Answer
a. $\frac{20}{3}, \frac{40}{3}$
b. $\frac{1}{4}, \frac{79}{4}$
Work Step by Step
a. Assuming the two nonnegative numbers are $x,y$, we have $x+y=20$ and the product of one number and the square root of the other is given by $z=x\sqrt y=x\sqrt {20-x}$. Take the derivative to get $z'=\sqrt {20-x}-\frac{x}{2\sqrt {20-x}}$; letting $z'=0$, we get $x=\frac{40}{3}$. Checking the signs of $z'$, we have $(0)..(+)..(\frac{40}{3})..(-)..(20)$. Thus the maximum of $z$ happens when the two numbers are $\frac{20}{3}, \frac{40}{3}$
b.
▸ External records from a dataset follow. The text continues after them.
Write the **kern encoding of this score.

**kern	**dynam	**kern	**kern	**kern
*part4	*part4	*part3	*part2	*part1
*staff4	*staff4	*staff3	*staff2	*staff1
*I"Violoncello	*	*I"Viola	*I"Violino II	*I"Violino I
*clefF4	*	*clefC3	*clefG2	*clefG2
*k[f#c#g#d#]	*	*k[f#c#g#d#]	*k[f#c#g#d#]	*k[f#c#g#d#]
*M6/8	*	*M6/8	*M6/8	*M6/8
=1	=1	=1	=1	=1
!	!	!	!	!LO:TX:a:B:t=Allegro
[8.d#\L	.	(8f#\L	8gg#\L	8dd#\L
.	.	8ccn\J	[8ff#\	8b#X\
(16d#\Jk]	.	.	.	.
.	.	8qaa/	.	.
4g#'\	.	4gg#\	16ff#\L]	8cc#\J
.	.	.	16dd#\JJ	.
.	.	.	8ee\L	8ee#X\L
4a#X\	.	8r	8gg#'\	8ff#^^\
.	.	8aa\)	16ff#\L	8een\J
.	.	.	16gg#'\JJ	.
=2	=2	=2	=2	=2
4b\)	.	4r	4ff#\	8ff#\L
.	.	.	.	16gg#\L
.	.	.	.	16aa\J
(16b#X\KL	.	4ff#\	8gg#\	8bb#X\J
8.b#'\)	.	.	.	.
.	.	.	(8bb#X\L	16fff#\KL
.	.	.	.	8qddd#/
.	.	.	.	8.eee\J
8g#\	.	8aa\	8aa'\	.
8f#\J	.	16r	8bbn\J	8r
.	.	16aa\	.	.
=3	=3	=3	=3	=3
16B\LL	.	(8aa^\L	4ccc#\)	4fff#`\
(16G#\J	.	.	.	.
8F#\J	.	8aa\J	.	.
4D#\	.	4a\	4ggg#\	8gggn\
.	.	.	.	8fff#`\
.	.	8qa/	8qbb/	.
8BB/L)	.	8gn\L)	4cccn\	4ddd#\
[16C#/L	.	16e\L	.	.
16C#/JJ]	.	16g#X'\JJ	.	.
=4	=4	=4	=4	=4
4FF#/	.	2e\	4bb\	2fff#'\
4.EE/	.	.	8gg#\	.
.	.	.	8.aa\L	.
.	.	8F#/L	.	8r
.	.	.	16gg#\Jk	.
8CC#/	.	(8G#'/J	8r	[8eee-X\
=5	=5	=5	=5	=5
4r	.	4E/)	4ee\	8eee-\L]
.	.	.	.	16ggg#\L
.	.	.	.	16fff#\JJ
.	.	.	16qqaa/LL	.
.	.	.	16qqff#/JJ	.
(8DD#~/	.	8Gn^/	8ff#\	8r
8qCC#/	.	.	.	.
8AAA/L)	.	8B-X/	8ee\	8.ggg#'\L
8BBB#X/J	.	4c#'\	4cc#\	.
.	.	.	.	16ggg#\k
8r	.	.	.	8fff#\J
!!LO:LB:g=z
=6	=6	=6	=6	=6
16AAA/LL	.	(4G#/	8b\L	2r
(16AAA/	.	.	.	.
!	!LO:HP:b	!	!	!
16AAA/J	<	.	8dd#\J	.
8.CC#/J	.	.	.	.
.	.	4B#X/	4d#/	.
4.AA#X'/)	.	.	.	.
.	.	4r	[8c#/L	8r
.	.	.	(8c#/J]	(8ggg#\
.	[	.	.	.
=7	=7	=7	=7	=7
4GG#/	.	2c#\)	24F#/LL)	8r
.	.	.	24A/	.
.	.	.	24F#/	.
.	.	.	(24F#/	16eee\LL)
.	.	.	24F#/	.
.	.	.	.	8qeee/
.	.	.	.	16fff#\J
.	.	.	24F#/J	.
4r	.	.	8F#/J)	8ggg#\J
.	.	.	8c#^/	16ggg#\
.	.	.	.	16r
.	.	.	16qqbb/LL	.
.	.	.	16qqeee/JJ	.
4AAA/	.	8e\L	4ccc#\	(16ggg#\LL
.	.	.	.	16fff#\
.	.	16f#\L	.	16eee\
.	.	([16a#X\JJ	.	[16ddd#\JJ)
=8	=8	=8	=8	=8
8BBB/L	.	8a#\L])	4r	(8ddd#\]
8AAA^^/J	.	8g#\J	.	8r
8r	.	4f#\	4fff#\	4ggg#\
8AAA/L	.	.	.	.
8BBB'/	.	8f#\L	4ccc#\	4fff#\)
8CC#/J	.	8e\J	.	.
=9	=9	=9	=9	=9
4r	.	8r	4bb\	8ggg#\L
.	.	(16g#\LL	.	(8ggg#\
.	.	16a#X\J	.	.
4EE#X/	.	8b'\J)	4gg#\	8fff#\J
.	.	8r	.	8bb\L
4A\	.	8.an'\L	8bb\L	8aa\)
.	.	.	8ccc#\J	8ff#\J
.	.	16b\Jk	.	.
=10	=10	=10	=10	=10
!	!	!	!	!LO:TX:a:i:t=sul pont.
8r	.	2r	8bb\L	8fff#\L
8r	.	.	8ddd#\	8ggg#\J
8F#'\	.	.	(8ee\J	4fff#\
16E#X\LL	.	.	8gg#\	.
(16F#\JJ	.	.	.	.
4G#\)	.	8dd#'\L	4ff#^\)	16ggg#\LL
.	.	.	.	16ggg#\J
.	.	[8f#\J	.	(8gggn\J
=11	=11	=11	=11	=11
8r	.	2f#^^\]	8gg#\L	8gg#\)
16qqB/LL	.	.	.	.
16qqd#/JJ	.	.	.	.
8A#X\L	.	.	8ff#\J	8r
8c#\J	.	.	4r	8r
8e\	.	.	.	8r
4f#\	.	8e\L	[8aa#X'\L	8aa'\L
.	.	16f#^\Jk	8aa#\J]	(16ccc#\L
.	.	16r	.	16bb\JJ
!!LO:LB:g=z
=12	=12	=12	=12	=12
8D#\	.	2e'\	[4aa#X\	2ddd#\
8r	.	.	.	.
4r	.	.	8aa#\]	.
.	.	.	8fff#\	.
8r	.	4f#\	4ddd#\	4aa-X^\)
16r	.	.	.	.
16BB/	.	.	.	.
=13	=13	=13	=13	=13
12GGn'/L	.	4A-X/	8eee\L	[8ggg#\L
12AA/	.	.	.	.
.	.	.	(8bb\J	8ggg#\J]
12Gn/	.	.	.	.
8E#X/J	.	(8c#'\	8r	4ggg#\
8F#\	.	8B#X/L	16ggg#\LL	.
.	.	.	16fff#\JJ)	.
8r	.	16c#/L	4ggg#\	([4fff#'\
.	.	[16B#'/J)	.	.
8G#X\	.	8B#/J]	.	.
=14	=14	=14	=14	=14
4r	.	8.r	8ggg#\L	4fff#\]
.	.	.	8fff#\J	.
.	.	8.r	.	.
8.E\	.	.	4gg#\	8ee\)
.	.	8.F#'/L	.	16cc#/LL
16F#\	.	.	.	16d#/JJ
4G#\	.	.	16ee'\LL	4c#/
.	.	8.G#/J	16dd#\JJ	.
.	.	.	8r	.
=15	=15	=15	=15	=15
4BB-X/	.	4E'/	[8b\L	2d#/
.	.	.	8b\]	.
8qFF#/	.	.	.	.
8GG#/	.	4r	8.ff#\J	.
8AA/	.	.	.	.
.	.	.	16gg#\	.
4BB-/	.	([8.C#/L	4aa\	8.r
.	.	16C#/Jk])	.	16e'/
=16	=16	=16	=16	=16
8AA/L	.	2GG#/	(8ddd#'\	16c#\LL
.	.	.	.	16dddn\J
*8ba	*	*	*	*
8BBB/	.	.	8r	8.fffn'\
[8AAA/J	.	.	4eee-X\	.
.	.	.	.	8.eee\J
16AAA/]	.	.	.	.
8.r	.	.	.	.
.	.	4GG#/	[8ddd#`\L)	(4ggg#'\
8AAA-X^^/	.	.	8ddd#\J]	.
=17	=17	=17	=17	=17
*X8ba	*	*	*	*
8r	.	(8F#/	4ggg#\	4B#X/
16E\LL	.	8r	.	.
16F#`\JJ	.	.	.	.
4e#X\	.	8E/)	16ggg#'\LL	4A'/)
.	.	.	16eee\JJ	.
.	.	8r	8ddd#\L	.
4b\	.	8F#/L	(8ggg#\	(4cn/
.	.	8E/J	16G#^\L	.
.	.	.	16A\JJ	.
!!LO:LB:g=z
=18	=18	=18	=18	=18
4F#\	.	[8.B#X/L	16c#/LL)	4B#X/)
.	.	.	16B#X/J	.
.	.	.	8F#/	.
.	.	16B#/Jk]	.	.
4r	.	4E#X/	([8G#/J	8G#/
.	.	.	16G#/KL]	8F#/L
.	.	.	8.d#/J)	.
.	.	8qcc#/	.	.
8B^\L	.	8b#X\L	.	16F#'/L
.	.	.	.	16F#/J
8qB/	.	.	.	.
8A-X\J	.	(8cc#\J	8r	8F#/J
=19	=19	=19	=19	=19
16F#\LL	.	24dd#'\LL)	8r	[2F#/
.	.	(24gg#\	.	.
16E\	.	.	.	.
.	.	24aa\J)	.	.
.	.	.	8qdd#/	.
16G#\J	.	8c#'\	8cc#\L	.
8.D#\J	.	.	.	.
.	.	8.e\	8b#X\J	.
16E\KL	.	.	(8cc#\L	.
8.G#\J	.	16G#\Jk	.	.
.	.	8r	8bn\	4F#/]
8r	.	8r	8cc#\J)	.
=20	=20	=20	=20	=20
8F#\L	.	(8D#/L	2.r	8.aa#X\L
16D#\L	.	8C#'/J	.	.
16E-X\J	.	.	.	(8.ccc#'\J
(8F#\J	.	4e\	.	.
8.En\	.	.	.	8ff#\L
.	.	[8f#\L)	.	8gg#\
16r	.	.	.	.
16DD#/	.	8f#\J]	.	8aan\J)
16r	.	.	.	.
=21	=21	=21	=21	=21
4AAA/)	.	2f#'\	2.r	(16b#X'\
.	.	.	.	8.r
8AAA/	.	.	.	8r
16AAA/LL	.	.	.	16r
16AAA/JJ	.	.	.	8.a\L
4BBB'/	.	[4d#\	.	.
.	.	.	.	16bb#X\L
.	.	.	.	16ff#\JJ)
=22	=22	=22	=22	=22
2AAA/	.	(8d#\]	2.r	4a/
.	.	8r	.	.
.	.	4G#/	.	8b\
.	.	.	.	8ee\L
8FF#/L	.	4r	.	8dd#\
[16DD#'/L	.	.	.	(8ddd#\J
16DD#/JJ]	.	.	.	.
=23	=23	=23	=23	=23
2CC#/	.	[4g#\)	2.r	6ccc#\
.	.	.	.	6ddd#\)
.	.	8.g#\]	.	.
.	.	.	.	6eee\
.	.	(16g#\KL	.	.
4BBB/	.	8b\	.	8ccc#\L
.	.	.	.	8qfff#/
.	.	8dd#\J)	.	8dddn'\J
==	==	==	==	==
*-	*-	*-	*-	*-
In this case, $z=\sqrt x+y=\sqrt x+20-x$. Take derivative to get $z'=\frac{1}{2\sqrt x}-1$. Letting $z'=0$, we get $x=\frac{1}{4}$. Checking the signs of $z'$, we have $(0)..(+)..(\frac{1}{4})..(-)..(20)$. Thus the maximum of $z$ happens when the two numbers are $\frac{1}{4}, \frac{79}{4}$